THE TASK
List all lines of the data that include the string "Himalaya".

#### DATASET RECORDS

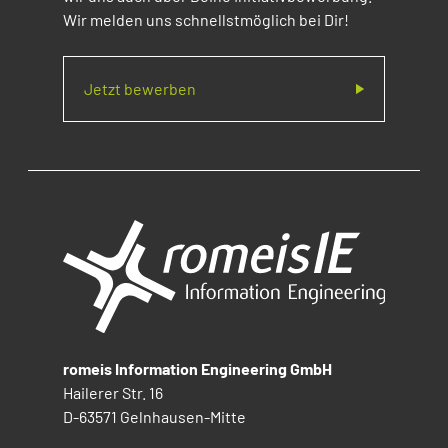
Wir melden uns schnellstmöglich bei Dir!
Jetzt bewerben
romeis Information Engineering GmbH
Hailerer Str. 16
D-63571 Gelnhausen-Mitte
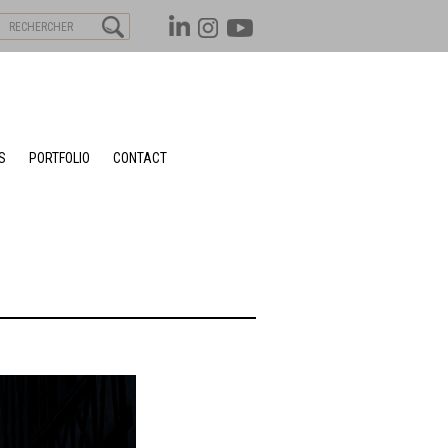
S
PORTFOLIO
CONTACT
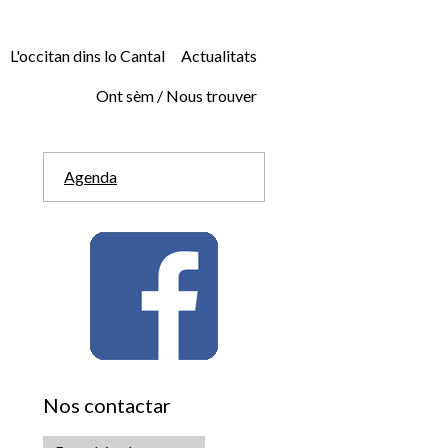
L'occitan dins lo Cantal
Actualitats
Ont sèm / Nous trouver
Agenda
Nos contactar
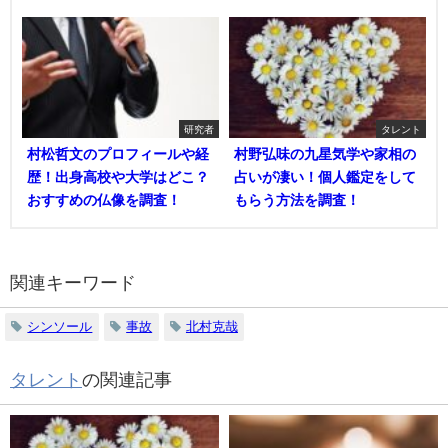
研究者
タレント
村松哲文のプロフィールや経
村野弘味の九星気学や家相の
歴！出身高校や大学はどこ？
占いが凄い！個人鑑定をして
おすすめの仏像を調査！
もらう方法を調査！
関連キーワード
シンソール
事故
北村克哉
タレント
の関連記事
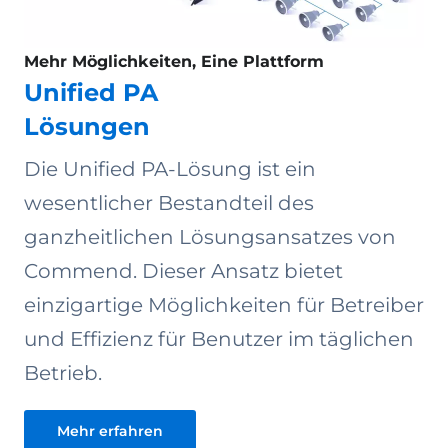
Mehr Möglichkeiten, Eine Plattform
Unified PA
Lösungen
Die Unified PA-Lösung ist ein
wesentlicher Bestandteil des
ganzheitlichen Lösungsansatzes von
Commend. Dieser Ansatz bietet
einzigartige Möglichkeiten für Betreiber
und Effizienz für Benutzer im täglichen
Betrieb.
Mehr erfahren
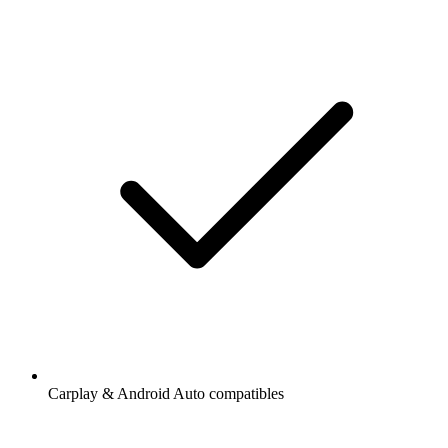
Carplay & Android Auto compatibles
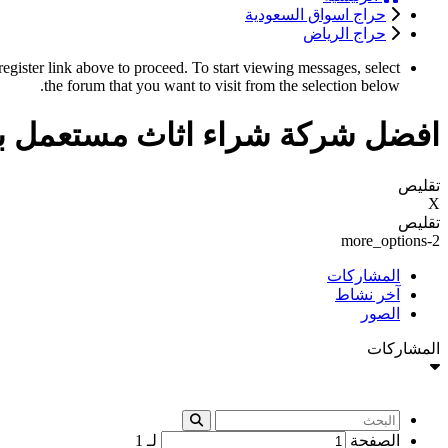
حراج اسواق السعودية
حراج الرياض
register link above to proceed. To start viewing messages, select
the forum that you want to visit from the selection below.
افضل شركة شراء اثاث مستعمل با
تقليص
X
تقليص
more_options-2
المشاركات
آخر نشاط
الصور
المشاركات
الصفحة
لـ
1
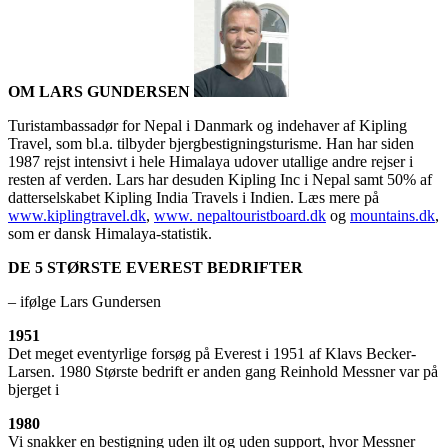
OM LARS GUNDERSEN
Turistambassadør for Nepal i Danmark og indehaver af Kipling
Travel, som bl.a. tilbyder bjergbestigningsturisme. Han har siden
1987 rejst intensivt i hele Himalaya udover utallige andre rejser i
resten af verden. Lars har desuden Kipling Inc i Nepal samt 50% af
datterselskabet Kipling India Travels i Indien. Læs mere på
www.kiplingtravel.dk
,
www. nepaltouristboard.dk
og
mountains.dk
,
som er dansk Himalaya-statistik.
DE 5 STØRSTE EVEREST BEDRIFTER
– ifølge Lars Gundersen
1951
Det meget eventyrlige forsøg på Everest i 1951 af Klavs Becker-
Larsen. 1980 Største bedrift er anden gang Reinhold Messner var på
bjerget i
1980
Vi snakker en bestigning uden ilt og uden support, hvor Messner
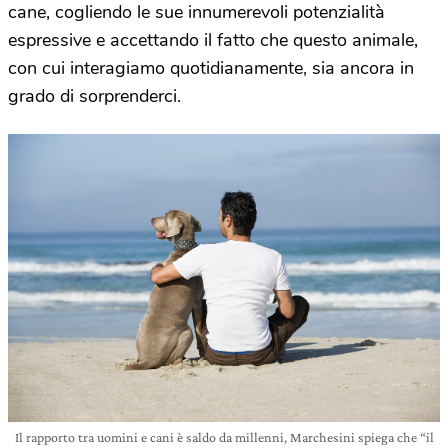
cane, cogliendo le sue innumerevoli potenzialità
espressive e accettando il fatto che questo animale,
con cui interagiamo quotidianamente, sia ancora in
grado di sorprenderci.
Il rapporto tra uomini e cani è saldo da millenni, Marchesini spiega che “il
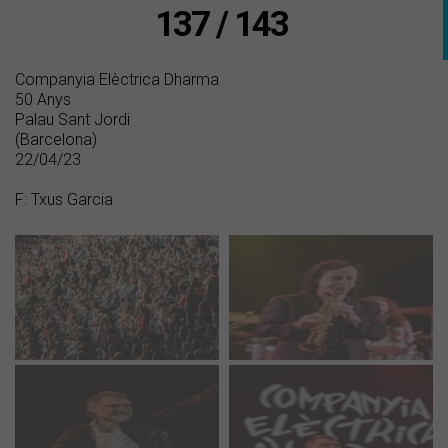
137 / 143
Companyia Elèctrica Dharma
50 Anys
Palau Sant Jordi
(Barcelona)
22/04/23
F: Txus Garcia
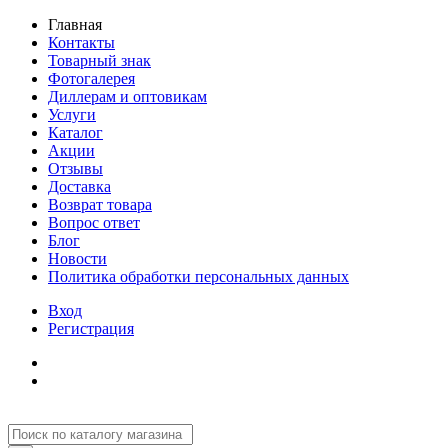
Главная
Контакты
Товарный знак
Фотогалерея
Диллерам и оптовикам
Услуги
Каталог
Акции
Отзывы
Доставка
Возврат товара
Вопрос ответ
Блог
Новости
Политика обработки персональных данных
Вход
Регистрация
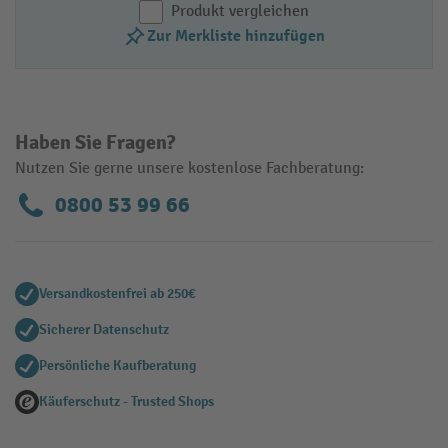
Produkt vergleichen
Zur Merkliste hinzufügen
Haben Sie Fragen?
Nutzen Sie gerne unsere kostenlose Fachberatung:
0800 53 99 66
Versandkostenfrei ab 250€
Sicherer Datenschutz
Persönliche Kaufberatung
Käuferschutz - Trusted Shops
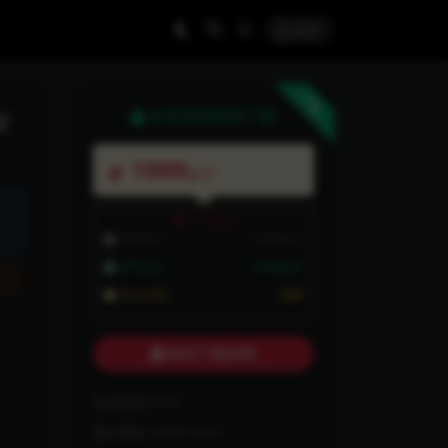
登录
下载
/
本资源需权限下载
1999
金币
VIP折扣
普通用户:
1999金币
VIP会员:
1999金币
永久会员:
免费
购买下载权限
包含资源:
(1个)
最近更新:
2025-10-27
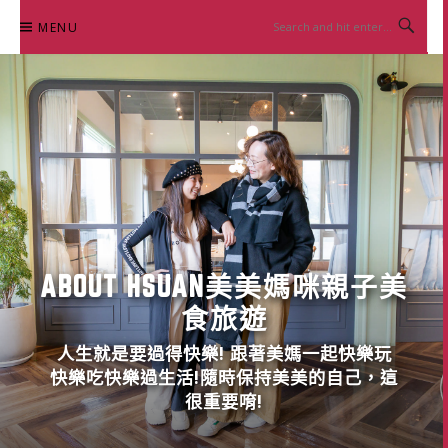
Skip
MENU
to
content
ABOUT HSUAN美美媽咪親子美
食旅遊
人生就是要過得快樂! 跟著美媽一起快樂玩
快樂吃快樂過生活!隨時保持美美的自己，這
很重要唷!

########

TASK ANSWER
1987 rejst intensivt i hele Himalaya udover utallige andre rejser i
som er dansk Himalaya-statistik.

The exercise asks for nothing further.